▶ **Explore the material**
a) Revise the geoengineering post from "This concept, imagined" to "climates and streams.", replacing "seawater" with "salt water".
b) Pick up the geoengineering post after its final sentence and carry it further.

▶ **Selected passage**
Geoengineering: a hard blow
In a former post I mentioned several ideas that had come forth as potential ways to deal with global warming. I had my doubts about some of these propositions, and these doubts were recently confirmed when I read an article in French newspaper Le Figaro. The article relates a meeting of dozens of geoengineering specialists that occured recently in San Francisco, which conclusion was that geoengineering would not be able to provide efficient ways to mitigate global warming in a near future, if at all. Here is a short overview of these methods, and the reasons that may hamper their successful use. They can be classified into two categories: Carbon Dioxide Removal (CDR) and Solar Radiation Management (SRM).
Cloud whitening (SRM)
This concept, imagined by Stephan Salter from the University of Edinburgh, consists in spraying seawater in the atmosphere to increase reflectiveness of clouds. The clouds, produced by a fleet of around 1500 unmanned ships, would reflect more radiation from the earth. However, such an operation could have unexpected -and difficult to modelize- effects on oceanic climates and streams.

(Recorded data)
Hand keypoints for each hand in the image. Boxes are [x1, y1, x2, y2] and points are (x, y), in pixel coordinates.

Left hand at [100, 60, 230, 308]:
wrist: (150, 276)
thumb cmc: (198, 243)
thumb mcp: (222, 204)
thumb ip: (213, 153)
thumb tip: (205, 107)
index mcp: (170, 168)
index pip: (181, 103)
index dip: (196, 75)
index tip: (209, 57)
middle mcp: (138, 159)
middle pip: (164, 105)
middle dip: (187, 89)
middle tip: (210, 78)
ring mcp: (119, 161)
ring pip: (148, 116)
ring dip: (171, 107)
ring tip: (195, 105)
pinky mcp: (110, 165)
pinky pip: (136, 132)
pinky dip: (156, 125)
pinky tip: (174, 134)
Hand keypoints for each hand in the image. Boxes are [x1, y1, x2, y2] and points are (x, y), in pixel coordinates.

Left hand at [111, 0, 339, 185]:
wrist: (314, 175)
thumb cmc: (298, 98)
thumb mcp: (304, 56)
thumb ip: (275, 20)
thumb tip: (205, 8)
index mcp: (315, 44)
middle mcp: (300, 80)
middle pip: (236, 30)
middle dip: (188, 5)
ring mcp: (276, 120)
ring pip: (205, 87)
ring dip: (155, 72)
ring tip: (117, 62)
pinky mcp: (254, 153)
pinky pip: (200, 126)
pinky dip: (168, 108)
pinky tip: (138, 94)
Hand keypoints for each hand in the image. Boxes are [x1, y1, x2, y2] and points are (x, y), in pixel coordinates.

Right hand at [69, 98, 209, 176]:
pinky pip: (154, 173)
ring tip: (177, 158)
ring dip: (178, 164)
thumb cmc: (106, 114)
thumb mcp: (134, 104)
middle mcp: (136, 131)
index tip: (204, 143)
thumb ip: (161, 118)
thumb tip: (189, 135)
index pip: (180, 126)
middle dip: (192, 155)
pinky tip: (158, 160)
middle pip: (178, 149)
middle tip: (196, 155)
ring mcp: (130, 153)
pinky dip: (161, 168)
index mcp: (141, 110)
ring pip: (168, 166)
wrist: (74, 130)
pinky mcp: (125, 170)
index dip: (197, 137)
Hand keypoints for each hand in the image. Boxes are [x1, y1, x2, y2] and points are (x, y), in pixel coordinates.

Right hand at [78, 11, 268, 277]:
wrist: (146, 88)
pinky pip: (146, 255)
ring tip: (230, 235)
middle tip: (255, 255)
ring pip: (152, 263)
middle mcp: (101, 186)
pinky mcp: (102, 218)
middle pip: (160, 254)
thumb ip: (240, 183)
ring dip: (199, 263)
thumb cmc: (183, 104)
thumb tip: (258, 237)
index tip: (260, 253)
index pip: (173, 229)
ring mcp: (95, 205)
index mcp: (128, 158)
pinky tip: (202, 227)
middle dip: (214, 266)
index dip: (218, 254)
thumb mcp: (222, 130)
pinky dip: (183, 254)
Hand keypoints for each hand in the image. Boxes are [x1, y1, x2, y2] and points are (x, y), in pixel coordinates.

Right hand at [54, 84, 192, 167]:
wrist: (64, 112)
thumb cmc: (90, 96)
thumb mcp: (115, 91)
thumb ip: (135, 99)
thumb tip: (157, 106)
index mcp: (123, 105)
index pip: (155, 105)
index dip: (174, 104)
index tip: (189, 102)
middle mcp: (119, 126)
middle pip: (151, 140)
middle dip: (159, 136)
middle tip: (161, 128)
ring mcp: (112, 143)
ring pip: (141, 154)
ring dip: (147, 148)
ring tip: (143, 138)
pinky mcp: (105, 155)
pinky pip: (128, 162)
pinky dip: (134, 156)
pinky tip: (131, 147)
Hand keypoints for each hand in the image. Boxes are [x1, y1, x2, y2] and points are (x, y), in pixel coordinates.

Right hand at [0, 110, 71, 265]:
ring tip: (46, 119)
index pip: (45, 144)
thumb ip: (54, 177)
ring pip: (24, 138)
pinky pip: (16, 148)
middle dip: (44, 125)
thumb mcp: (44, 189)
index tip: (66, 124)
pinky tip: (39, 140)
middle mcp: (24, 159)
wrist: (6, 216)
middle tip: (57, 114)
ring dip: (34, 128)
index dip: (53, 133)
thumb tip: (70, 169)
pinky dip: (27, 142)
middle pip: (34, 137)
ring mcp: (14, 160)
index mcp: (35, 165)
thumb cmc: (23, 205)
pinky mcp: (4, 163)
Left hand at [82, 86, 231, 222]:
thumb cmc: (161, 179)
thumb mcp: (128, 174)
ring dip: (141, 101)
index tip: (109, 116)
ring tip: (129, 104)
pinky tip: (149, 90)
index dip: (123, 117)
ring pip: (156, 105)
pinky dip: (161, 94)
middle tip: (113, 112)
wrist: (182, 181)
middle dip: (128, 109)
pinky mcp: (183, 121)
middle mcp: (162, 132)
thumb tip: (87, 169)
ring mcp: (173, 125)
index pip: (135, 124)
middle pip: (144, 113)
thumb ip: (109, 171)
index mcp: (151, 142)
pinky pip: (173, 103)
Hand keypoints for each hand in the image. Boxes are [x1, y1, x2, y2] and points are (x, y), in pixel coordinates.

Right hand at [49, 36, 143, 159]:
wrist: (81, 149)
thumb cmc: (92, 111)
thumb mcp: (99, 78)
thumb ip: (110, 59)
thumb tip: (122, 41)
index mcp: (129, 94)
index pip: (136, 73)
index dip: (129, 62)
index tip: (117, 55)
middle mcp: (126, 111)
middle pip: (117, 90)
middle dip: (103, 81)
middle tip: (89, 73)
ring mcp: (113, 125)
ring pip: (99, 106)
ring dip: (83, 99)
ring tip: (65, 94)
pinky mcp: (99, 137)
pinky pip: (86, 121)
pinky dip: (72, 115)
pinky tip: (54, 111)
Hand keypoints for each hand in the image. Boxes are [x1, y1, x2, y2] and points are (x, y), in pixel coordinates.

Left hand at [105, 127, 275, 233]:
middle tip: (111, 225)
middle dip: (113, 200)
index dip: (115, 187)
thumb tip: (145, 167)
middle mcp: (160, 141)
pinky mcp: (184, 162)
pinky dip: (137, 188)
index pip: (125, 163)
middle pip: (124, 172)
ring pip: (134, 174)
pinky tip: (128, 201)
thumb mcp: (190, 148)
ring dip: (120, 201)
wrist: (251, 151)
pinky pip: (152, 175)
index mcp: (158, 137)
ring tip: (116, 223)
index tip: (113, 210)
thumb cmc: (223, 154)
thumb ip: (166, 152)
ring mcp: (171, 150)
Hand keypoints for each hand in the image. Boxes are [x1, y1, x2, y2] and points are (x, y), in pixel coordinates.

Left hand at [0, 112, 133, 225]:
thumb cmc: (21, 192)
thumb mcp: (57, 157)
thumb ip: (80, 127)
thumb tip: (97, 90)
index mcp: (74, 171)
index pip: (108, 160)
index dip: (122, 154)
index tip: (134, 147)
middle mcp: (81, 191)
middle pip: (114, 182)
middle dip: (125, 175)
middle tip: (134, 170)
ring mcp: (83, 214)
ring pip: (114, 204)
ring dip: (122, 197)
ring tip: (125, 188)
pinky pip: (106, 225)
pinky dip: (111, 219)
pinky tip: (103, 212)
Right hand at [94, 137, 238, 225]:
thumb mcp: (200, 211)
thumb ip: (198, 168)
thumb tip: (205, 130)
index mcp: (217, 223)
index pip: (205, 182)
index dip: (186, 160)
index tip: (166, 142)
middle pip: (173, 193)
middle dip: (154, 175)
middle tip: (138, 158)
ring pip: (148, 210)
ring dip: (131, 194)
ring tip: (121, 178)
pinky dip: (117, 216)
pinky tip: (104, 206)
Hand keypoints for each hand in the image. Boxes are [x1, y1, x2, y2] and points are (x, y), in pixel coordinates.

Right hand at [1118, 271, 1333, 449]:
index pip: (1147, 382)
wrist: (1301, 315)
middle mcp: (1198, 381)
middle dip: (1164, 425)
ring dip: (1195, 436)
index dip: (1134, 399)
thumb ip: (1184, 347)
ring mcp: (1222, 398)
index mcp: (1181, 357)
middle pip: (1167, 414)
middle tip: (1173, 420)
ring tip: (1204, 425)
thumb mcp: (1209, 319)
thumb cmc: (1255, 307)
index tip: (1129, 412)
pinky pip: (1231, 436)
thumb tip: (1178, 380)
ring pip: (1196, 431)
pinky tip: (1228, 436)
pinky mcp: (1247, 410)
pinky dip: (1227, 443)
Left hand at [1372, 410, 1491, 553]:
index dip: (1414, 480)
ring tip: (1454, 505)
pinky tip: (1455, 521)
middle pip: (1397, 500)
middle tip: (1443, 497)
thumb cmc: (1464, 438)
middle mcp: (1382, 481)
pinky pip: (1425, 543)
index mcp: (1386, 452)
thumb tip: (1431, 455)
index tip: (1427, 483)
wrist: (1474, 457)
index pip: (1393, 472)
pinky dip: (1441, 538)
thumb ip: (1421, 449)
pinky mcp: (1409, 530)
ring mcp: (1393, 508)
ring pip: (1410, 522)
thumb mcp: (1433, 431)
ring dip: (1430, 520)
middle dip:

▶ **Answers to the exercise**
a)
This concept, imagined by Stephan Salter from the University of Edinburgh, consists in spraying salt water in the atmosphere to increase reflectiveness of clouds. The clouds, produced by a fleet of around 1500 unmanned ships, would reflect more radiation from the earth. However, such an operation could have unexpected -and difficult to modelize- effects on oceanic climates and streams.

b)
Covering the deserts with white films (SRM)
According to Alvia Gaskill who proposed this solution, covering a large enough area of the earth (first candidates would be Sahara, arabic and gobi deserts) could be expected to offset some or all of the projected additional radiative forcing and global warming from 2010 to 2070. Together with tremendous costs, ecological consequences such as perturbation of the atmospheric circulation (which could result in sub-saharian monsoon perturbation) must be feared.
Space sunshade (SRM)
Basically, this concept proposed by Roger Angel (University of Arizona), involves the use of trillions of small umbrellas, that would be put in orbit an stop some sunlight from reaching the Earth. If small 1 gram, 60 cm diameter discs were used, 800 000 of them would have to be sent every… minute, for 30 … years, in order to decrease the radiation hitting our planet of 1.8%.
Stratospheric sulfate aerosols (SRM)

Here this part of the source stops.